The positive integer n, for which the solutions of the equation x(x + 2) + (x + 2)(x + 4) + .... + (x + 2n - 2)(x + 2n) = $$\dfrac{8n}{3}$$ are two consecutive even integers, is:

$$\sum_{k=0}^{n-1}(x+2k)(x+2k+2)=\frac{8n}{3}\qquad -(1)$$

Expand one general term first:

$$(x+2k)(x+2k+2)=A(A+2)\,,\;A=x+2k$$

$$\;=A^{2}+2A=(x+2k)^{2}+2(x+2k)$$

$$\;=x^{2}+(4k+2)x+4k^{2}+4k\qquad -(2)$$

Add the coefficients separately.

Coefficient of $$x^{2}$$: $$\sum_{k=0}^{n-1}1=n$$

Coefficient of $$x$$: $$\sum_{k=0}^{n-1}(4k+2)=4\sum_{k=0}^{n-1}k+2n=4\frac{(n-1)n}{2}+2n=2n^{2}$$

Constant term: $$\sum_{k=0}^{n-1}\bigl(4k^{2}+4k\bigr)=4\sum k^{2}+4\sum k$$ $$=\frac{4n(n^{2}-1)}{3}\qquad -(3)$$

Substituting these three sums into $$(1)$$ we get

$$n x^{2}+2n^{2}x+\frac{4n(n^{2}-1)}{3}=\frac{8n}{3}$$

$$\Longrightarrow\quad 3x^{2}+6n\,x+4(n^{2}-3)=0\qquad -(4)$$

The quadratic $$(4)$$ has its two roots as consecutive even integers.let them be $$m$$ and $$m+2$$.
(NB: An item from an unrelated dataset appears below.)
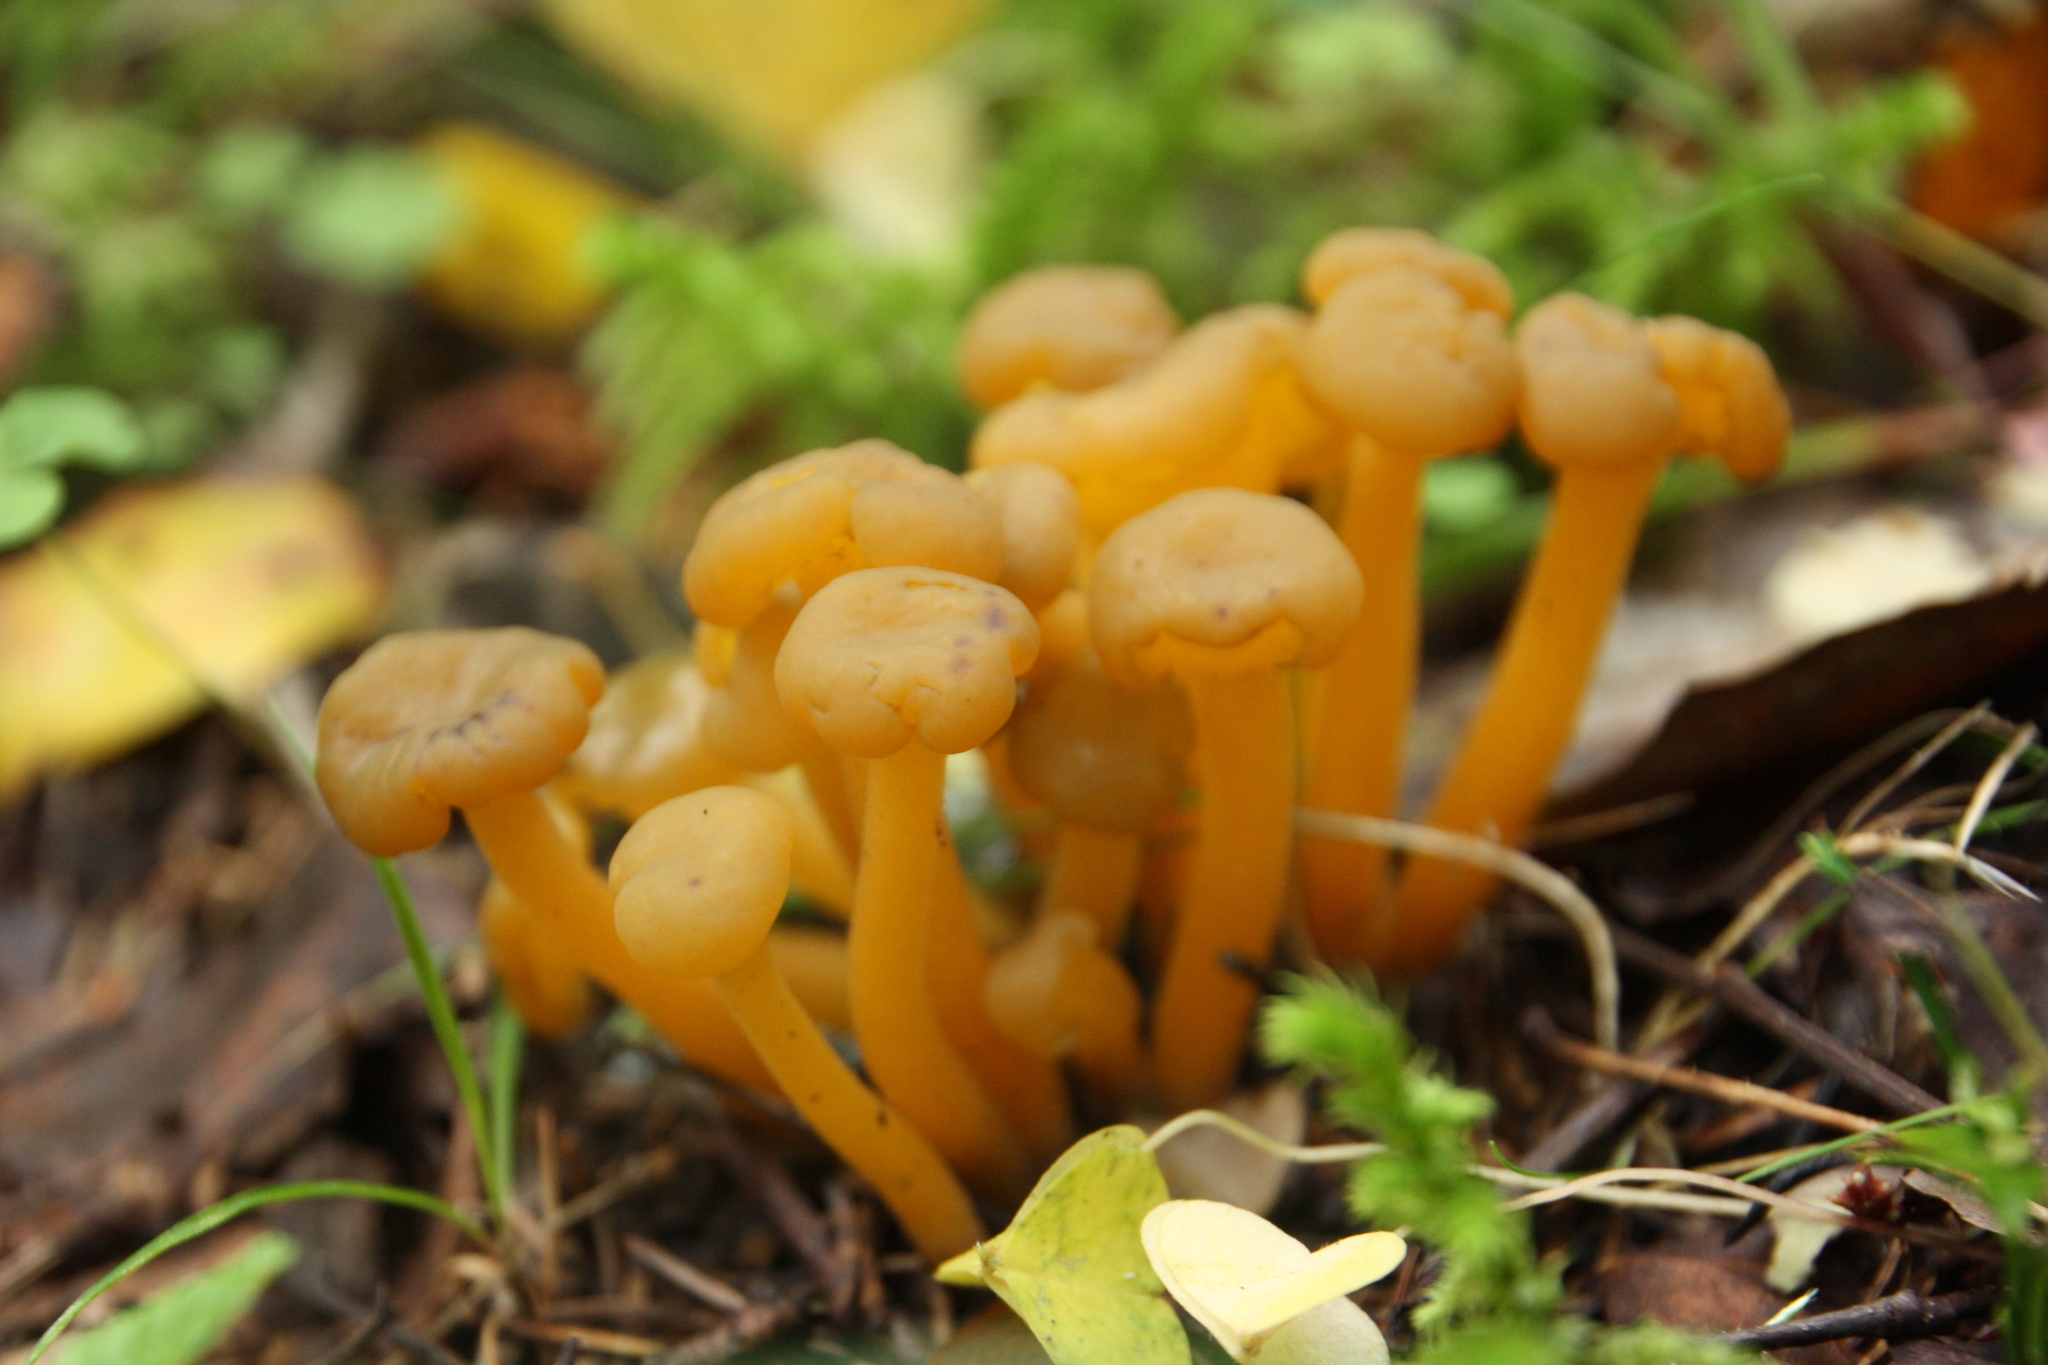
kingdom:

Sum of roots $$= -\frac{6n}{3}=-2n$$

$$m+(m+2)=2m+2=-2n\quad\Longrightarrow\quad m=-n-1\qquad -(5)$$

Product of roots $$=\frac{4(n^{2}-3)}{3}$$

$$(m)(m+2)=(-n-1)(-n+1)=n^{2}-1\qquad -(6)$$:

$$n^{2}-1=\frac{4(n^{2}-3)}{3}$$

$$\;n^{2}-9=0$$

$$\;n^{2}=9\quad\Longrightarrow\quad n=3\;(\text{since }n\text{ is positive})$$

The positive integer $$n$$ that satisfies the given condition is $$\mathbf{3}$$.